::: Extracted records
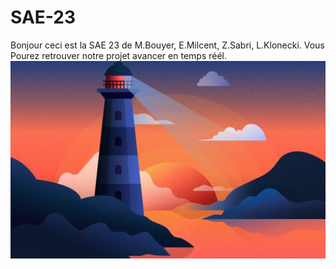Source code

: # SAE-23
Bonjour ceci est la SAE 23 de M.Bouyer,  E.Milcent, Z.Sabri, L.Klonecki.
Vous Pourez retrouver notre projet avancer en temps réél.
![Cover](https://github.com/Kloneckiiii/SAE-23/blob/main/img/fond-ecran-wallpaper-huawei-p40-header-1200x753.jpg)
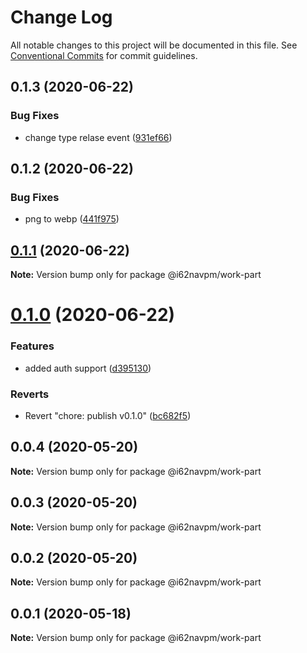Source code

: # Change Log

All notable changes to this project will be documented in this file.
See [Conventional Commits](https://conventionalcommits.org) for commit guidelines.

## 0.1.3 (2020-06-22)


### Bug Fixes

* change type relase event ([931ef66](https://github.com/i62navpm/firebaseWorkPart/commit/931ef669b00d1afb657aff6a7f3992d9c43e7e0c))





## 0.1.2 (2020-06-22)


### Bug Fixes

* png to webp ([441f975](https://github.com/i62navpm/firebaseWorkPart/commit/441f975bbef3c62469a6190ad02dd6fb8394ee9c))





## [0.1.1](https://github.com/i62navpm/firebaseWorkPart/compare/v0.1.0...v0.1.1) (2020-06-22)

**Note:** Version bump only for package @i62navpm/work-part

# [0.1.0](https://github.com/i62navpm/firebaseWorkPart/compare/v0.0.4...v0.1.0) (2020-06-22)

### Features

- added auth support ([d395130](https://github.com/i62navpm/firebaseWorkPart/commit/d395130fa9c777dc8219ca6df4cee782ec0f55bc))

### Reverts

- Revert "chore: publish v0.1.0" ([bc682f5](https://github.com/i62navpm/firebaseWorkPart/commit/bc682f55340affac02df40381604903515b0c587))

## 0.0.4 (2020-05-20)

**Note:** Version bump only for package @i62navpm/work-part

## 0.0.3 (2020-05-20)

**Note:** Version bump only for package @i62navpm/work-part

## 0.0.2 (2020-05-20)

**Note:** Version bump only for package @i62navpm/work-part

## 0.0.1 (2020-05-18)

**Note:** Version bump only for package @i62navpm/work-part

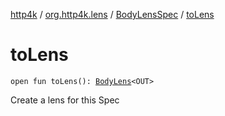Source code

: [http4k](../../index.md) / [org.http4k.lens](../index.md) / [BodyLensSpec](index.md) / [toLens](./to-lens.md)

# toLens

`open fun toLens(): `[`BodyLens`](../-body-lens/index.md)`<OUT>`

Create a lens for this Spec

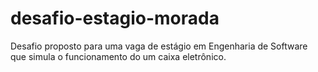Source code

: # desafio-estagio-morada
Desafio proposto para uma vaga de estágio em Engenharia de Software que simula o funcionamento do um caixa eletrônico.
::::::
### Assignment
Could the listing above be transcribed exactly, with the pictures left out?

### Answer area
Source code

: # SAE-23
Bonjour ceci est la SAE 23 de M.Bouyer,  E.Milcent, Z.Sabri, L.Klonecki.
Vous Pourez retrouver notre projet avancer en temps réél.
![Cover](https://github.com/Kloneckiiii/SAE-23/blob/main/img/fond-ecran-wallpaper-huawei-p40-header-1200x753.jpg)
Source code

: # Change Log

All notable changes to this project will be documented in this file.
See [Conventional Commits](https://conventionalcommits.org) for commit guidelines.

## 0.1.3 (2020-06-22)


### Bug Fixes

* change type relase event ([931ef66](https://github.com/i62navpm/firebaseWorkPart/commit/931ef669b00d1afb657aff6a7f3992d9c43e7e0c))





## 0.1.2 (2020-06-22)


### Bug Fixes

* png to webp ([441f975](https://github.com/i62navpm/firebaseWorkPart/commit/441f975bbef3c62469a6190ad02dd6fb8394ee9c))





## [0.1.1](https://github.com/i62navpm/firebaseWorkPart/compare/v0.1.0...v0.1.1) (2020-06-22)

**Note:** Version bump only for package @i62navpm/work-part

# [0.1.0](https://github.com/i62navpm/firebaseWorkPart/compare/v0.0.4...v0.1.0) (2020-06-22)

### Features

- added auth support ([d395130](https://github.com/i62navpm/firebaseWorkPart/commit/d395130fa9c777dc8219ca6df4cee782ec0f55bc))

### Reverts

- Revert "chore: publish v0.1.0" ([bc682f5](https://github.com/i62navpm/firebaseWorkPart/commit/bc682f55340affac02df40381604903515b0c587))

## 0.0.4 (2020-05-20)

**Note:** Version bump only for package @i62navpm/work-part

## 0.0.3 (2020-05-20)

**Note:** Version bump only for package @i62navpm/work-part

## 0.0.2 (2020-05-20)

**Note:** Version bump only for package @i62navpm/work-part

## 0.0.1 (2020-05-18)

**Note:** Version bump only for package @i62navpm/work-part

Source code

: [http4k](../../index.md) / [org.http4k.lens](../index.md) / [BodyLensSpec](index.md) / [toLens](./to-lens.md)

# toLens

`open fun toLens(): `[`BodyLens`](../-body-lens/index.md)`<OUT>`

Create a lens for this Spec

Source code

: # desafio-estagio-morada
Desafio proposto para uma vaga de estágio em Engenharia de Software que simula o funcionamento do um caixa eletrônico.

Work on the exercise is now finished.